Our beautiful daughter just turned five. Our eldest is six. Even though it seems only a year or two ago that we first became parents, it has been six years. And, because we have two children, those hard, early years of sleepless nights, nappies, spit-up, croup, crying, tantrums – gone.
We have no babies, or toddlers, or preschoolers in the house.
It truly is hard to believe. I remember thinking that, with a newborn in my arms, the feeling of being dead tired would last forever… I couldn’t imagine feeling normal. I couldn’t imagine going to bed past nine o’clock and sleeping all the way through. Staying up to 10.30pm, enjoying a hobby, sleeping well, and rising just before eight? Couldn’t even contemplate it.
Yet, here we are. We are officially out of ‘the little years’.
The past six months my baby-radar has been going ballistic. Friends have been having number three. I’ve taken on running the Creche at church on Sundays. Babies have been just everywhere.
And I’ve been looking at our beautiful daughter, reaching five, intelligent and a light that fills a room, no longer the cuddly, demanding baby from a few years ago. And our son, tall and funny and boisterous, seeming older than his six years.
Everything in me has been: I want more!
But, unfortunately, having more babies just isn’t a safe option for us. It grieves us, but we have accepted it for awhile now. Sometimes though, when that deep maternal need to give life, to nuture, and to love arises – it can feel hard. Not only do I grieve not having any more children, but now that Rosalie is five, I grieve just all the things that come with those little years.

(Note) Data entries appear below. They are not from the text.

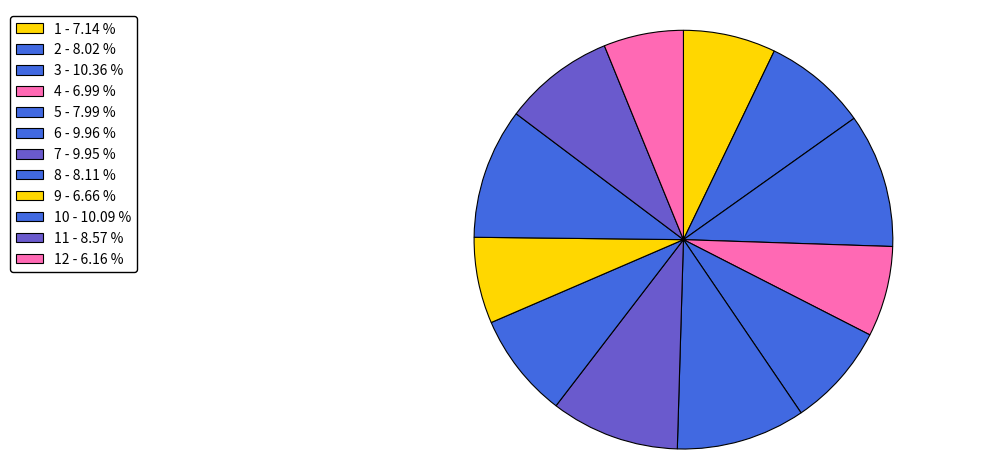

To the nearest percent, what is the average slice percentage?

8%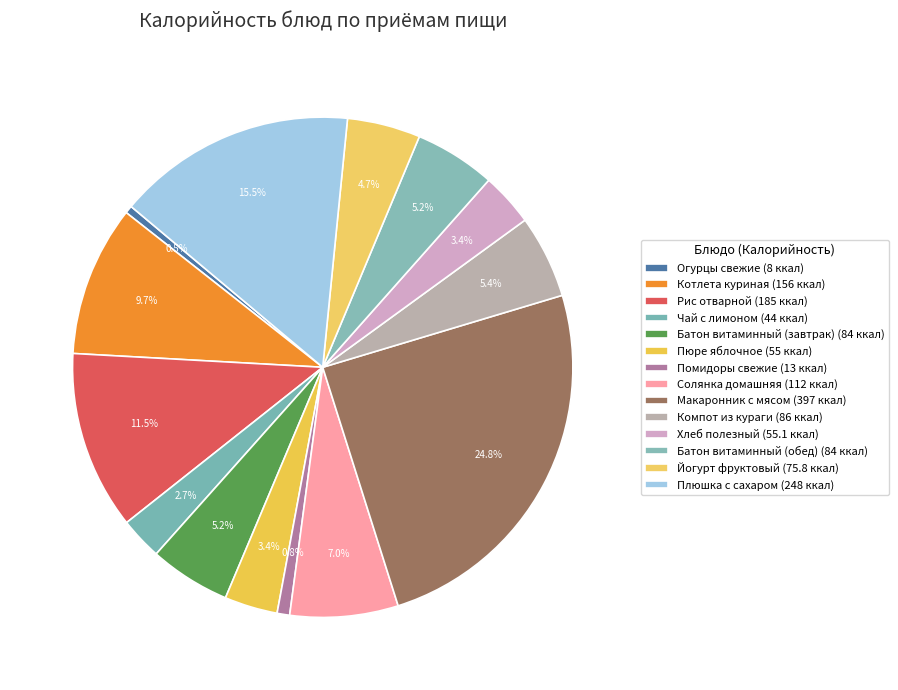

To the nearest percent, what is the difference between the largest and smallest slice percentages?

24%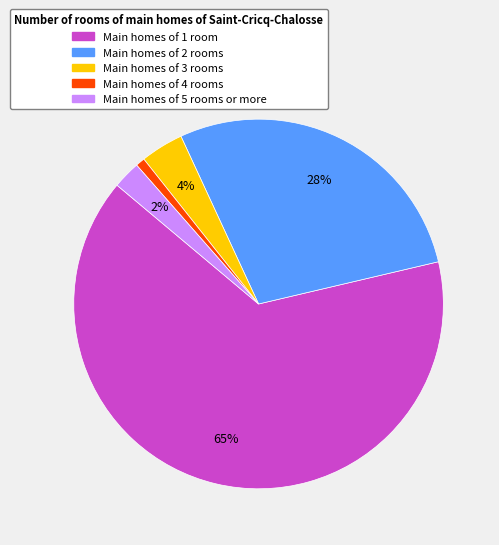

Count the number of slices in the pie.

5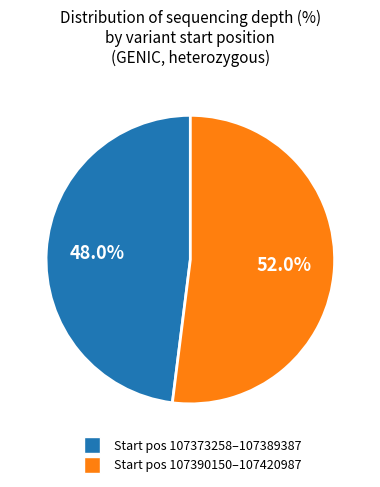

To the nearest percent, what is the difference between the largest and smallest slice percentages?

4%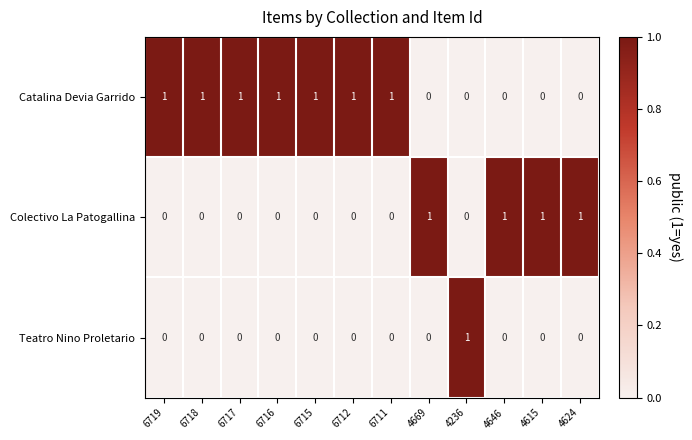

Rank the series by their average value, from lowest to highest.

Teatro Nino Proletario, Colectivo La Patogallina, Catalina Devia Garrido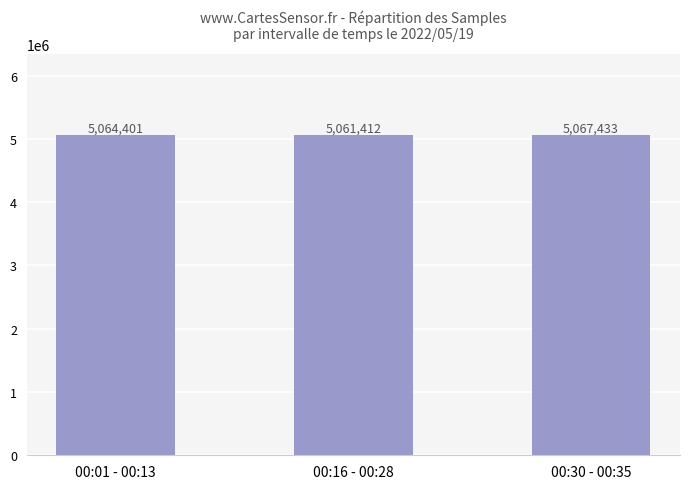

True or false: the data shows 5061412.8 at 00:16 - 00:28.

True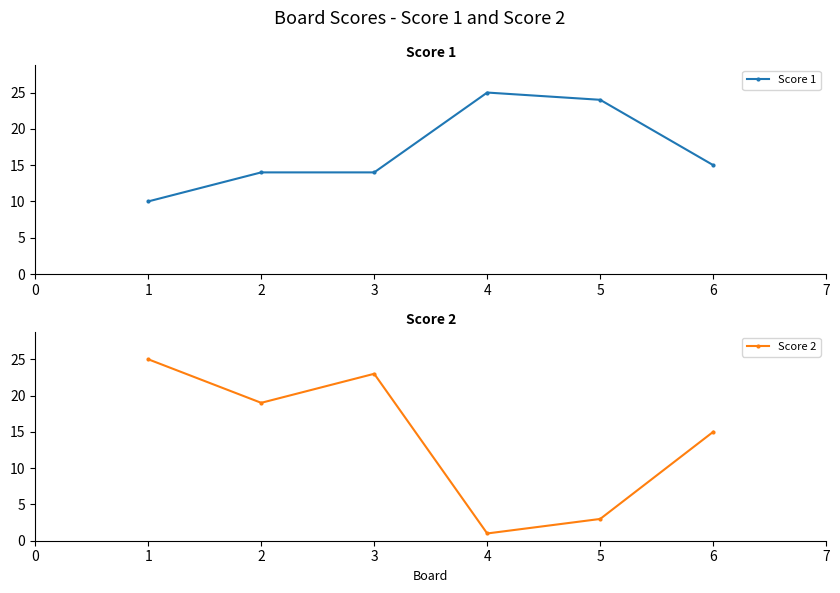

The value of Score 1 at 6 is 15. True or false?

True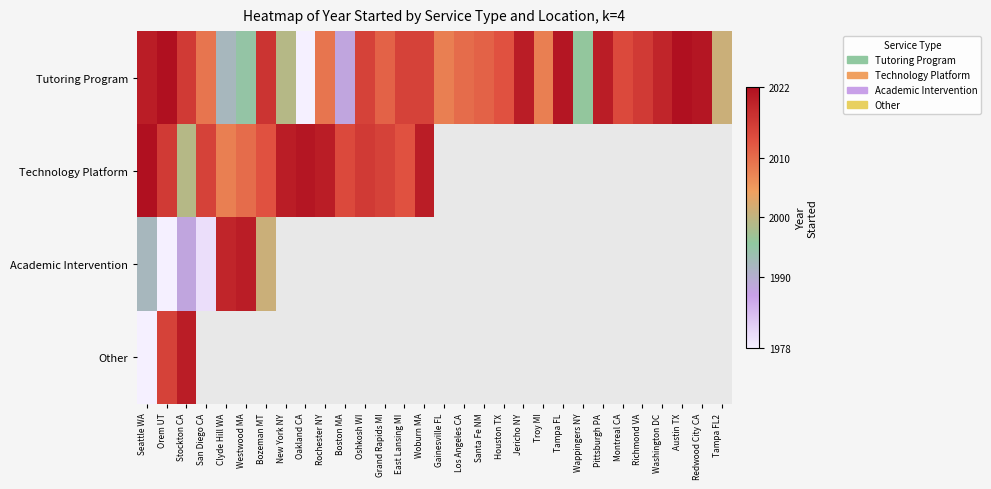

At Orem UT, list the series in order from largest to smallest.

Tutoring Program, Technology Platform, Other, Academic Intervention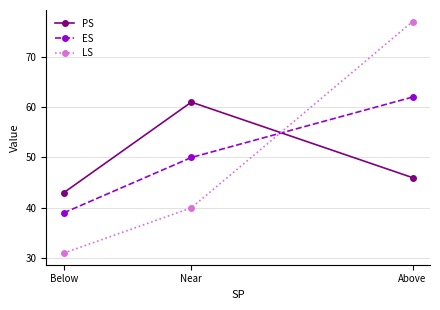

What is the smallest value displayed?

31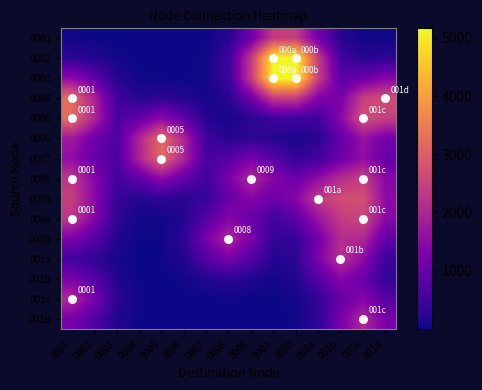

Is the value of 000a at 001b greater than the value of 000b at 001c?

Yes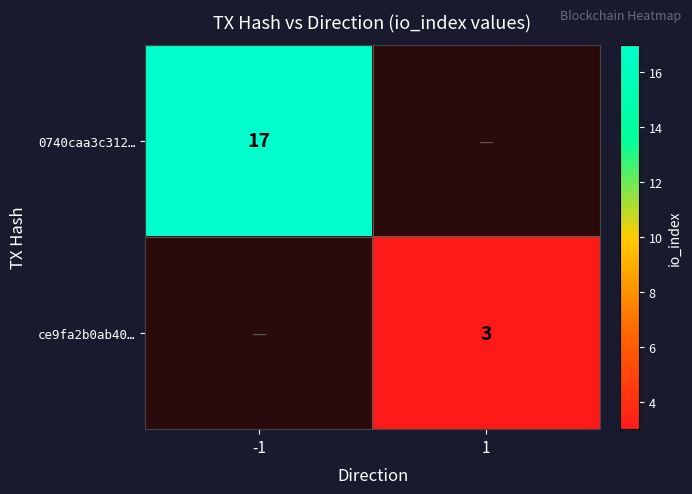

True or false: 0740caa3c312… has a value of 5 at -1.

False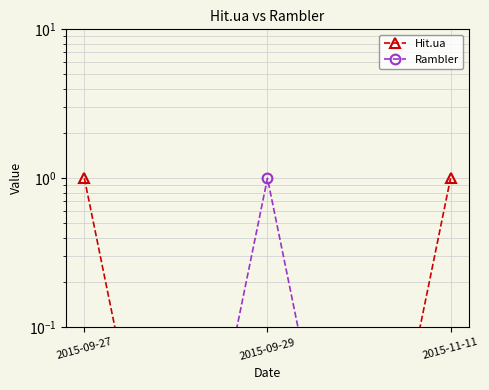

How many series are shown in this chart?

2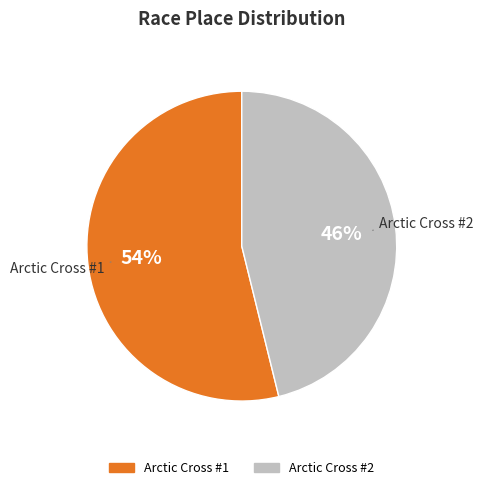

What is the majority slice?

Arctic Cross #1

Yes, I haven’t forgotten how hard it was. I know too well. And it’s not like we don’t have hard times now, either. I’m still deep in character training, showing their hearts and hands how to love others more than themselves. And, we’ve thrown homeschooling into the mix.
But things are different now. Not a breeze, at all. I think, there is just more breathing space. Less demanding physically, but still emotionally whole-hearted.
I don’t have any sage advice for those still in the trenches. But I do have one encouragement: it does get easier. I promise.
Increment, by increment, little pockets of margin appear in your life again. Sleep comes, bottoms don’t need to be wiped, water can be fetched without me, even seatbelts can be buckled in without my help. Tantrums, heart issues, and all those things abound. But, with more breathing space, there is more of an ability to step back and think about things, rather than react. Life is less of survival.
So, as I grieve chubby toes and round eyes looking up as a baby is fed, I also rejoice in the new stage we are in. There are now little people that I spend my days with. Little people with thoughts, opinions, ideas, and legitimate concerns. And that is so wonderful.
Instead of days of baby talk, we now have meaningful conversation. Instead of board books, it’s Harry Potter or Paddington. There are jokes, we hold hands on our walks, lots of games of UNO. Our days are full and fun, together. There is slightly more equal footing.
Anyway, these are just some thoughts that have been swirling in my head of late. Nothing ground-breaking for motherhood. But, a mother’s heart all the same.
I hope it is encouraging to one mother, out there, who was like me – wondering where her life had gone. I promise you though, your life hasn’t gone. Just a new one has been made and, fully and completely, a better life than before. You just need to embrace it and not run away from the hard things.